Marketplace
Chinese Blue and White Ewer for the Indian Market
This striking vessel, with its large arched handle, bulbous body, and s-shaped spout, must have been a special commission, for it is unlike any other known Chinese examples. Its shape copies metal kettle ewers, that had centrally placed handles so that they were easy to carry, hanging from the hand like a basket.1 Though
the earliest known example of the kettle ewer was made in Iran (see Victoria and Albert Museum, accession no. 458-1876; dated 1602), examples made in the Deccan, India, have a form closer to that of this porcelain ewer.
While the form is Indian, the decoration of this porcelain kettle ewer is entirely Chinese. Two phoenixes, traditionally associated with Chinese empresses, fly among floral scrolls. They are surrounded by auspicious emblems wishing good fortune, while on the handle are ripe pomegranate fruits symbolising fertility and the birth of many sons.

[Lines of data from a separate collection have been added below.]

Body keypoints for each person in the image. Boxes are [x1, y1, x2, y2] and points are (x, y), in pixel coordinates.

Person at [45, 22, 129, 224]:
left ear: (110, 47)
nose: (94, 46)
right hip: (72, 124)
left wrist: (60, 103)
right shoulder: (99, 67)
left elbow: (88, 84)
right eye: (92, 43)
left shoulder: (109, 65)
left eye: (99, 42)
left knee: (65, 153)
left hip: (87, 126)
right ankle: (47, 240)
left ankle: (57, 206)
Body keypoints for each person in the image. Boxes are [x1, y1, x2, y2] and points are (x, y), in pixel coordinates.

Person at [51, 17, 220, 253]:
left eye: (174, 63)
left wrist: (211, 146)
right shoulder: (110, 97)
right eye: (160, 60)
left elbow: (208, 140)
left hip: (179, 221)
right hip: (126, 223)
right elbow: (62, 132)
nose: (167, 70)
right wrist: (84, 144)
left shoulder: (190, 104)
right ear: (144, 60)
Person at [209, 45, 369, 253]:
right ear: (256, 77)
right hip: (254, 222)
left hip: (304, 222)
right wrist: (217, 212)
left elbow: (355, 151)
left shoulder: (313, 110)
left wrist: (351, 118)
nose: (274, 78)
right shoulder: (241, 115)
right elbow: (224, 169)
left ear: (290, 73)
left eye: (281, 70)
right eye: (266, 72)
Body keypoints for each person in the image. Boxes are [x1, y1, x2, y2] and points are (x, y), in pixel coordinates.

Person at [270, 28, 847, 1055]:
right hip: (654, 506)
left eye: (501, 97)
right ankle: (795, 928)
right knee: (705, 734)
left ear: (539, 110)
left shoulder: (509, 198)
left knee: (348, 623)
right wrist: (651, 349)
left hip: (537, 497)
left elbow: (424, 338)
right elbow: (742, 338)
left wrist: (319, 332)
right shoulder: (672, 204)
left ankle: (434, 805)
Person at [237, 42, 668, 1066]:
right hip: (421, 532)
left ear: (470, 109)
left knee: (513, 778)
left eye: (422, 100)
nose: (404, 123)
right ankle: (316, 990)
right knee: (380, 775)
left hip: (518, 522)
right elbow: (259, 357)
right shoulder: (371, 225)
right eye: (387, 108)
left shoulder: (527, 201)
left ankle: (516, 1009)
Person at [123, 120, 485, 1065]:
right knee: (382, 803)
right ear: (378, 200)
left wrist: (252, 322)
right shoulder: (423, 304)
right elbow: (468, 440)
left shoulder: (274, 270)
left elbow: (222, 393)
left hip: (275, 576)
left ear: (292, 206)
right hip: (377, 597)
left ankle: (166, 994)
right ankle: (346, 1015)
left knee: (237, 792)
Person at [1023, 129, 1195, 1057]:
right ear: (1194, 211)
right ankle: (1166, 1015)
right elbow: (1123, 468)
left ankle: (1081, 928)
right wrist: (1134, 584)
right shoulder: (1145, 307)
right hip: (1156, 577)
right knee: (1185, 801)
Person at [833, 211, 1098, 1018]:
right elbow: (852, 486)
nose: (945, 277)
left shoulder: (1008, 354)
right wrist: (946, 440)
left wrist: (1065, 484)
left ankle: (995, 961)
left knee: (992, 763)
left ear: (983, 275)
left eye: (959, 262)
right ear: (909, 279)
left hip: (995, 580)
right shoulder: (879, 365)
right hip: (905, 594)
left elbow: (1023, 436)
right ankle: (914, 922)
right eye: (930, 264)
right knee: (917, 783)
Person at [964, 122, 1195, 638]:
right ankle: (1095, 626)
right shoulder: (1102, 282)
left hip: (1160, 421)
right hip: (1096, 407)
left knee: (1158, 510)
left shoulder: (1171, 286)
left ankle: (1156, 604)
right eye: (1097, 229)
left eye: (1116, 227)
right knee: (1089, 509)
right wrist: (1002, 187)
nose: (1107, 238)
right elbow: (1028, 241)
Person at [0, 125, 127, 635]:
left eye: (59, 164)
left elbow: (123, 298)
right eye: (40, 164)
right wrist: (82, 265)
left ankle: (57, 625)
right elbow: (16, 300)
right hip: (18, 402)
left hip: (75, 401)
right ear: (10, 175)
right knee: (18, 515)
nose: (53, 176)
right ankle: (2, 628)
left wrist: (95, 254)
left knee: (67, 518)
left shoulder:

Creating such an ornate vessel in hardpaste porcelain, with its thick, heavy handle, would have been extremely difficult to accomplish, while firing it successfully in a high-temperature kiln would also have been problematic. The possibility of the handle breaking when the kettle was full was very real. Safavid blue-and-white stonepaste vessels were also made, such as a 17th-century kettle in the British Museum (accession no. 1902,0521.1) and one in the Victoria and Albert Museum (accession no. 618-1889). It may be that softpaste was a more appropriate material for reproducing such an awkward ceramic form.
It seems probable that an Indian client, familiar with both metal and stonepaste kettles, would have put in an order for this piece. China was a reliable source of vessels specially ordered by patrons overseas, and many Chinese custom-made porcelain items were exported to patrons in Iran, Iraq, Egypt, Syria and India. Chinese potters slavishly copied an unfamiliar shape, working from drawings or a model. When they came to decorate the kettle, they employed a range of motifs that were familiar to them, thereby creating a truly novel vessel.
[1] Zebrowski, Mark. Gold, Silver & Bronze from Mughal India. London: Alexandria Press in association with Laurence King, 1997, p. 153.